- [REQUIRED ACTION]
The full set of lines below has to be duplicated exactly, with no picture kept.

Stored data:
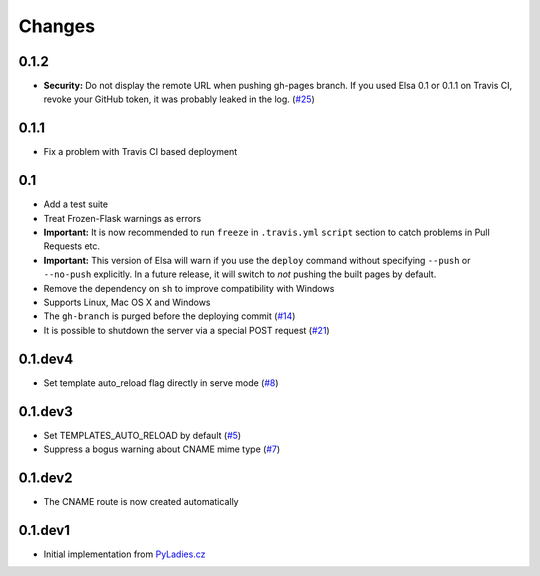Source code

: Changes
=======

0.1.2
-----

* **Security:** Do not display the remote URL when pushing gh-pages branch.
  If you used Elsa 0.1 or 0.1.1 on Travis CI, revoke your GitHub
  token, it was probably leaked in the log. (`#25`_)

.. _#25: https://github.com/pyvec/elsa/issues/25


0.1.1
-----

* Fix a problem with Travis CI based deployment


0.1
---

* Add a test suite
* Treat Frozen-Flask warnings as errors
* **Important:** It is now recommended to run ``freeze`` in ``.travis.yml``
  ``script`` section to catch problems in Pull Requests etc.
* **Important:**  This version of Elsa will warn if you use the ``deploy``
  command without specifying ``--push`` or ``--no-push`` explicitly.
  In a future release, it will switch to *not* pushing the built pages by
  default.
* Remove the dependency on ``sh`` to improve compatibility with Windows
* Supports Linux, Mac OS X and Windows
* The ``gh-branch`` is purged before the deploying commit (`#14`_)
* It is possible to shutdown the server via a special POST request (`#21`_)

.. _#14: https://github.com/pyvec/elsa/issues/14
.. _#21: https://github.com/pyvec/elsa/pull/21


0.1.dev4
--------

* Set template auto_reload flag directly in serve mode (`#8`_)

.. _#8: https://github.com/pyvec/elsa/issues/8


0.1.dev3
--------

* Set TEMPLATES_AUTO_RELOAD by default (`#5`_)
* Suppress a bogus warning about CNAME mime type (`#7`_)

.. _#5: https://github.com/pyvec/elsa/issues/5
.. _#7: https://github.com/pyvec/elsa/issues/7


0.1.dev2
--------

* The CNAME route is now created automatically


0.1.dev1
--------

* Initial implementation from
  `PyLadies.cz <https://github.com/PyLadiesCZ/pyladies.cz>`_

- [EXPECTED OUTPUT]
Source code

: Changes
=======

0.1.2
-----

* **Security:** Do not display the remote URL when pushing gh-pages branch.
  If you used Elsa 0.1 or 0.1.1 on Travis CI, revoke your GitHub
  token, it was probably leaked in the log. (`#25`_)

.. _#25: https://github.com/pyvec/elsa/issues/25


0.1.1
-----

* Fix a problem with Travis CI based deployment


0.1
---

* Add a test suite
* Treat Frozen-Flask warnings as errors
* **Important:** It is now recommended to run ``freeze`` in ``.travis.yml``
  ``script`` section to catch problems in Pull Requests etc.
* **Important:**  This version of Elsa will warn if you use the ``deploy``
  command without specifying ``--push`` or ``--no-push`` explicitly.
  In a future release, it will switch to *not* pushing the built pages by
  default.
* Remove the dependency on ``sh`` to improve compatibility with Windows
* Supports Linux, Mac OS X and Windows
* The ``gh-branch`` is purged before the deploying commit (`#14`_)
* It is possible to shutdown the server via a special POST request (`#21`_)

.. _#14: https://github.com/pyvec/elsa/issues/14
.. _#21: https://github.com/pyvec/elsa/pull/21


0.1.dev4
--------

* Set template auto_reload flag directly in serve mode (`#8`_)

.. _#8: https://github.com/pyvec/elsa/issues/8


0.1.dev3
--------

* Set TEMPLATES_AUTO_RELOAD by default (`#5`_)
* Suppress a bogus warning about CNAME mime type (`#7`_)

.. _#5: https://github.com/pyvec/elsa/issues/5
.. _#7: https://github.com/pyvec/elsa/issues/7


0.1.dev2
--------

* The CNAME route is now created automatically


0.1.dev1
--------

* Initial implementation from
  `PyLadies.cz <https://github.com/PyLadiesCZ/pyladies.cz>`_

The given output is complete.